YOUR ASSIGNMENT –
Please copy exactly the lines from the first in the records through the line that contains "(compressed transfer size, not on-disk size)", but not the pictures.
━━━
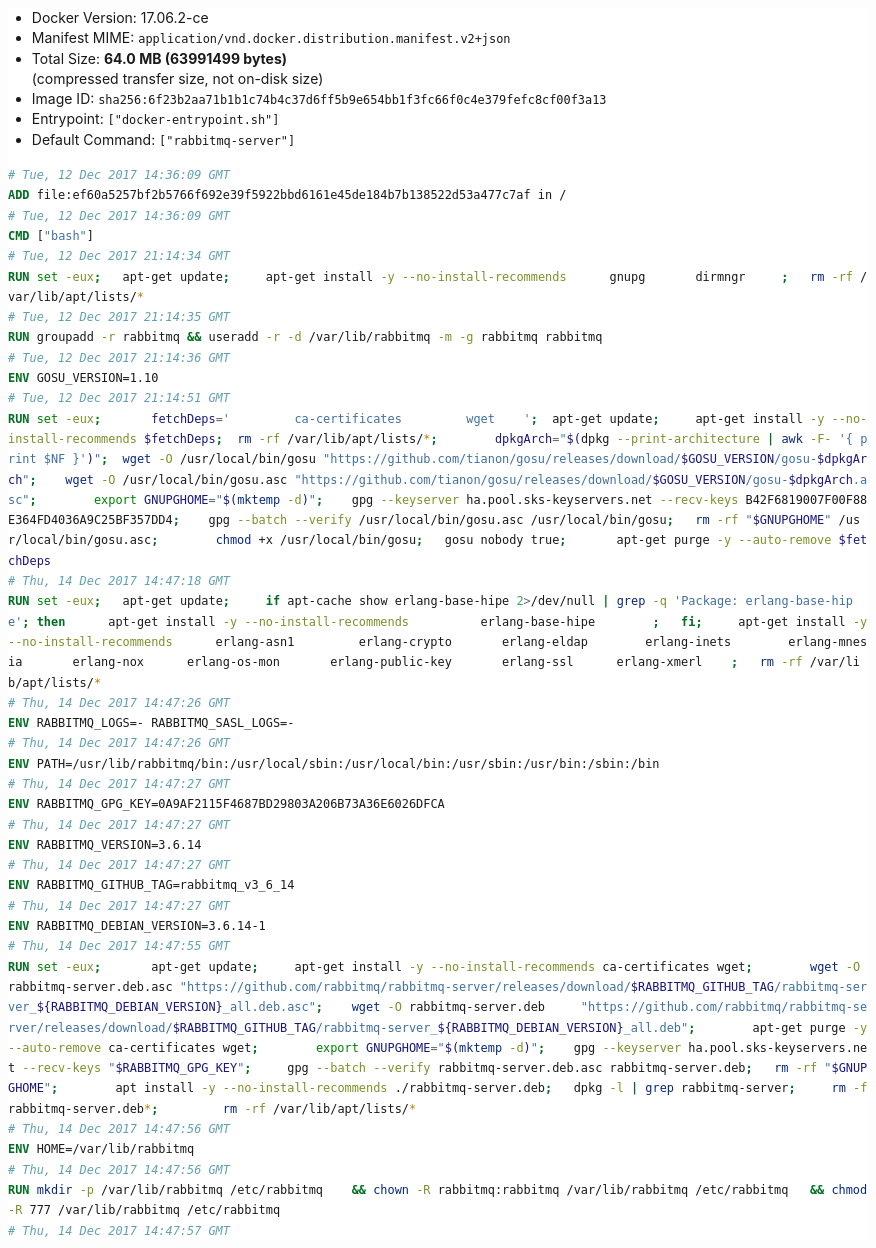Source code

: -	Docker Version: 17.06.2-ce
-	Manifest MIME: `application/vnd.docker.distribution.manifest.v2+json`
-	Total Size: **64.0 MB (63991499 bytes)**  
	(compressed transfer size, not on-disk size)
-	Image ID: `sha256:6f23b2aa71b1b1c74b4c37d6ff5b9e654bb1f3fc66f0c4e379fefc8cf00f3a13`
-	Entrypoint: `["docker-entrypoint.sh"]`
-	Default Command: `["rabbitmq-server"]`

```dockerfile
# Tue, 12 Dec 2017 14:36:09 GMT
ADD file:ef60a5257bf2b5766f692e39f5922bbd6161e45de184b7b138522d53a477c7af in / 
# Tue, 12 Dec 2017 14:36:09 GMT
CMD ["bash"]
# Tue, 12 Dec 2017 21:14:34 GMT
RUN set -eux; 	apt-get update; 	apt-get install -y --no-install-recommends 		gnupg 		dirmngr 	; 	rm -rf /var/lib/apt/lists/*
# Tue, 12 Dec 2017 21:14:35 GMT
RUN groupadd -r rabbitmq && useradd -r -d /var/lib/rabbitmq -m -g rabbitmq rabbitmq
# Tue, 12 Dec 2017 21:14:36 GMT
ENV GOSU_VERSION=1.10
# Tue, 12 Dec 2017 21:14:51 GMT
RUN set -eux; 		fetchDeps=' 		ca-certificates 		wget 	'; 	apt-get update; 	apt-get install -y --no-install-recommends $fetchDeps; 	rm -rf /var/lib/apt/lists/*; 		dpkgArch="$(dpkg --print-architecture | awk -F- '{ print $NF }')"; 	wget -O /usr/local/bin/gosu "https://github.com/tianon/gosu/releases/download/$GOSU_VERSION/gosu-$dpkgArch"; 	wget -O /usr/local/bin/gosu.asc "https://github.com/tianon/gosu/releases/download/$GOSU_VERSION/gosu-$dpkgArch.asc"; 		export GNUPGHOME="$(mktemp -d)"; 	gpg --keyserver ha.pool.sks-keyservers.net --recv-keys B42F6819007F00F88E364FD4036A9C25BF357DD4; 	gpg --batch --verify /usr/local/bin/gosu.asc /usr/local/bin/gosu; 	rm -rf "$GNUPGHOME" /usr/local/bin/gosu.asc; 		chmod +x /usr/local/bin/gosu; 	gosu nobody true; 		apt-get purge -y --auto-remove $fetchDeps
# Thu, 14 Dec 2017 14:47:18 GMT
RUN set -eux; 	apt-get update; 	if apt-cache show erlang-base-hipe 2>/dev/null | grep -q 'Package: erlang-base-hipe'; then 		apt-get install -y --no-install-recommends 			erlang-base-hipe 		; 	fi; 	apt-get install -y --no-install-recommends 		erlang-asn1 		erlang-crypto 		erlang-eldap 		erlang-inets 		erlang-mnesia 		erlang-nox 		erlang-os-mon 		erlang-public-key 		erlang-ssl 		erlang-xmerl 	; 	rm -rf /var/lib/apt/lists/*
# Thu, 14 Dec 2017 14:47:26 GMT
ENV RABBITMQ_LOGS=- RABBITMQ_SASL_LOGS=-
# Thu, 14 Dec 2017 14:47:26 GMT
ENV PATH=/usr/lib/rabbitmq/bin:/usr/local/sbin:/usr/local/bin:/usr/sbin:/usr/bin:/sbin:/bin
# Thu, 14 Dec 2017 14:47:27 GMT
ENV RABBITMQ_GPG_KEY=0A9AF2115F4687BD29803A206B73A36E6026DFCA
# Thu, 14 Dec 2017 14:47:27 GMT
ENV RABBITMQ_VERSION=3.6.14
# Thu, 14 Dec 2017 14:47:27 GMT
ENV RABBITMQ_GITHUB_TAG=rabbitmq_v3_6_14
# Thu, 14 Dec 2017 14:47:27 GMT
ENV RABBITMQ_DEBIAN_VERSION=3.6.14-1
# Thu, 14 Dec 2017 14:47:55 GMT
RUN set -eux; 		apt-get update; 	apt-get install -y --no-install-recommends ca-certificates wget; 		wget -O rabbitmq-server.deb.asc "https://github.com/rabbitmq/rabbitmq-server/releases/download/$RABBITMQ_GITHUB_TAG/rabbitmq-server_${RABBITMQ_DEBIAN_VERSION}_all.deb.asc"; 	wget -O rabbitmq-server.deb     "https://github.com/rabbitmq/rabbitmq-server/releases/download/$RABBITMQ_GITHUB_TAG/rabbitmq-server_${RABBITMQ_DEBIAN_VERSION}_all.deb"; 		apt-get purge -y --auto-remove ca-certificates wget; 		export GNUPGHOME="$(mktemp -d)"; 	gpg --keyserver ha.pool.sks-keyservers.net --recv-keys "$RABBITMQ_GPG_KEY"; 	gpg --batch --verify rabbitmq-server.deb.asc rabbitmq-server.deb; 	rm -rf "$GNUPGHOME"; 		apt install -y --no-install-recommends ./rabbitmq-server.deb; 	dpkg -l | grep rabbitmq-server; 	rm -f rabbitmq-server.deb*; 		rm -rf /var/lib/apt/lists/*
# Thu, 14 Dec 2017 14:47:56 GMT
ENV HOME=/var/lib/rabbitmq
# Thu, 14 Dec 2017 14:47:56 GMT
RUN mkdir -p /var/lib/rabbitmq /etc/rabbitmq 	&& chown -R rabbitmq:rabbitmq /var/lib/rabbitmq /etc/rabbitmq 	&& chmod -R 777 /var/lib/rabbitmq /etc/rabbitmq
# Thu, 14 Dec 2017 14:47:57 GMT
```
━━━
SOLUTION TO THE EXERCISE –
Source code

: -	Docker Version: 17.06.2-ce
-	Manifest MIME: `application/vnd.docker.distribution.manifest.v2+json`
-	Total Size: **64.0 MB (63991499 bytes)**  
	(compressed transfer size, not on-disk size)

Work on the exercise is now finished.